Accordingly, the merits of the case are not obviously particularly strong and we consider that there is limited weight to be placed upon this in evaluating all of the circumstances.
Prejudice to the parties
HMRC contends that allowing a late appeal in these circumstances would prejudice the efficient administration of justice and divert resources from cases where taxpayers have complied with statutory deadlines. HMRC should be able to rely on statutory time limits for the purposes of allocating resources. For Mr Ahya, it was contended that HMRC had not shown that they had taken any action between the deadline and the date the appeals as received, so that there could be no costs implications to HMRC of the late appeal being accepted.
On balance, we consider that the prejudice to HMRC is not unusual and, given the relatively short delay, not something that needs to be afforded any particular weight.
The prejudice to Mr Ahya is obvious but not particularly unusual in cases which seek to permission to appeal out of time: if permission is not given, he will not be able to challenge assessments which amount to significant sums (although we were not provided with any clear documentary evidence to indicate what effect this might have on Mr Ahya). However, we also note that the assessments were raised after Mr Ahya failed to provide any information to HMRC in the course of an enquiry spanning considerably more than a year, even after being issued with a Schedule 36 Notice and despite being granted repeated extensions of time to provide the required information.
Conclusion
The balancing exercise on this application was not straightforward; the delay is not particularly lengthy compared to some that this Tribunal has had to consider, but neither is it trivial.

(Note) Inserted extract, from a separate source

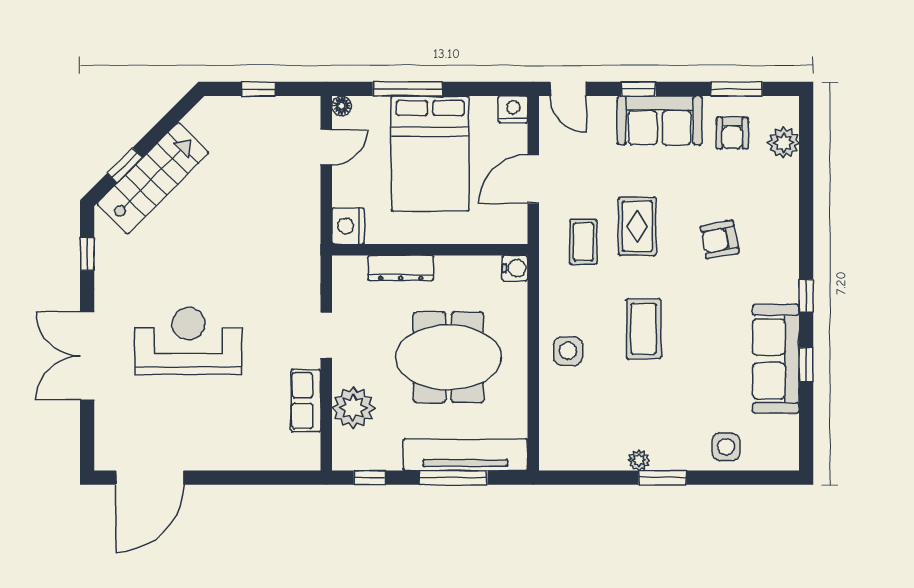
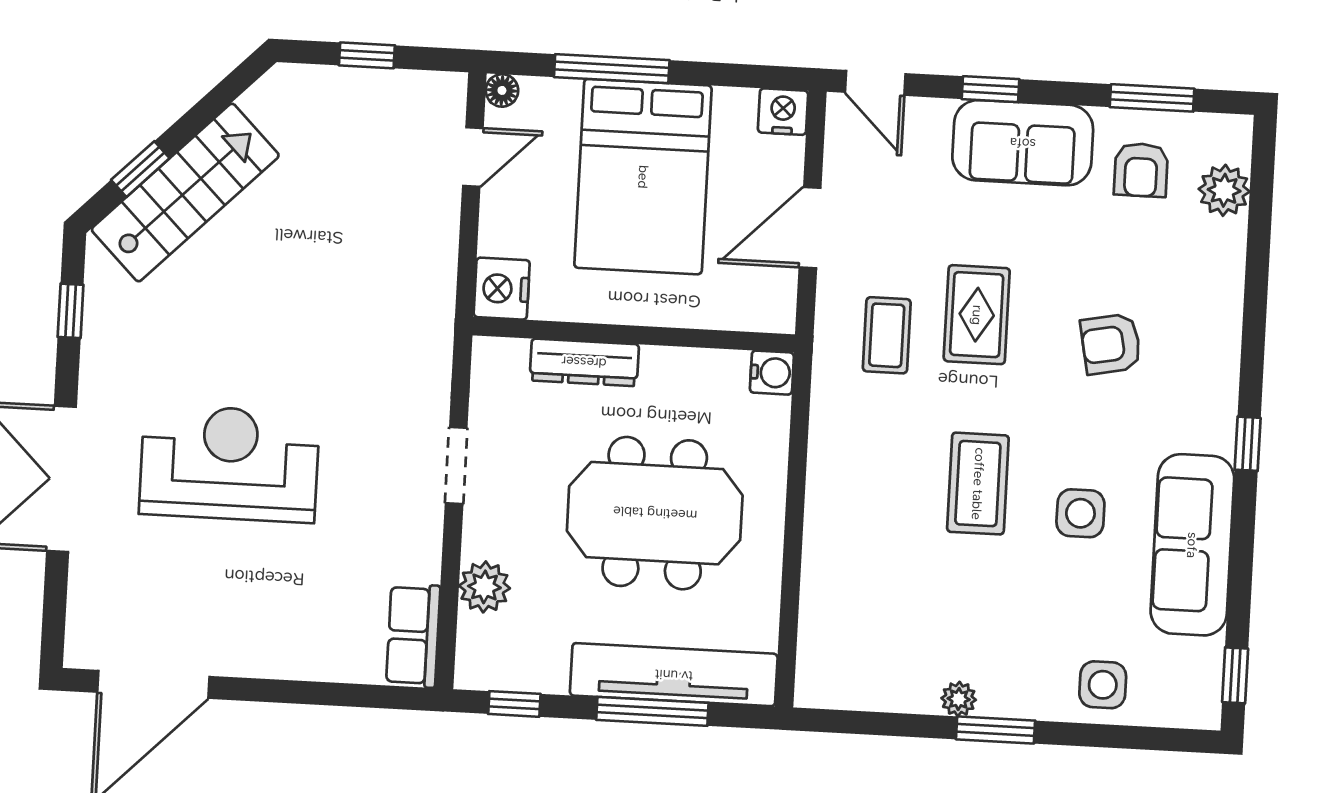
side table: (568, 351) -> (1080, 513), moved
window: (806, 365) -> (1235, 675), moved
row of seats: (306, 401) -> (413, 636), moved
plant: (353, 408) -> (484, 587), width x0.73, depth x0.73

However, set against this are the unsatisfactory explanations for the delay. These are contradictory, unsupported by evidence, and the reason given in correspondence and the Notice of Appeal for the delay (needing the information from a Subject Access Request response) was subsequently stated to be untrue.
We have taken into account the need for litigation to be conducted efficiently but do not consider that any particular weight needs to be afforded to that factor, considering the decision in MedPro [2025] UKUT 00255 (TCC) and because we consider that the relatively short length of the delay, the unsatisfactory explanations for the delay and the fact that the case is not obviously a strong one are the more important factors in this balancing exercise.
As noted, the case is not obviously a strong one, and the prejudice to the parties is not particularly unusual. In the circumstances, we do not consider that the prejudice to Mr Ahya should outweigh the unsatisfactory explanations for the delay, noting as set out above that he did not usefully engage with the enquiry process which had given him plenty of opportunity to provide the information which he now wants to be permitted to include in his appeal to HMRC.
Having considered all of circumstances of the case, the Tribunal is not satisfied that permission for a late appeal should be granted. The application is therefore refused.
Right to apply for permission to appeal
This document contains full findings of fact and reasons for the decision. Any party dissatisfied with this decision has a right to apply for permission to appeal against it pursuant to Rule 39 of the Tribunal Procedure (First-tier Tribunal) (Tax Chamber) Rules 2009. The application must be received by this Tribunal not later than 56 days after this decision is sent to that party. The parties are referred to “Guidance to accompany a Decision from the First-tier Tribunal (Tax Chamber)” which accompanies and forms part of this decision notice.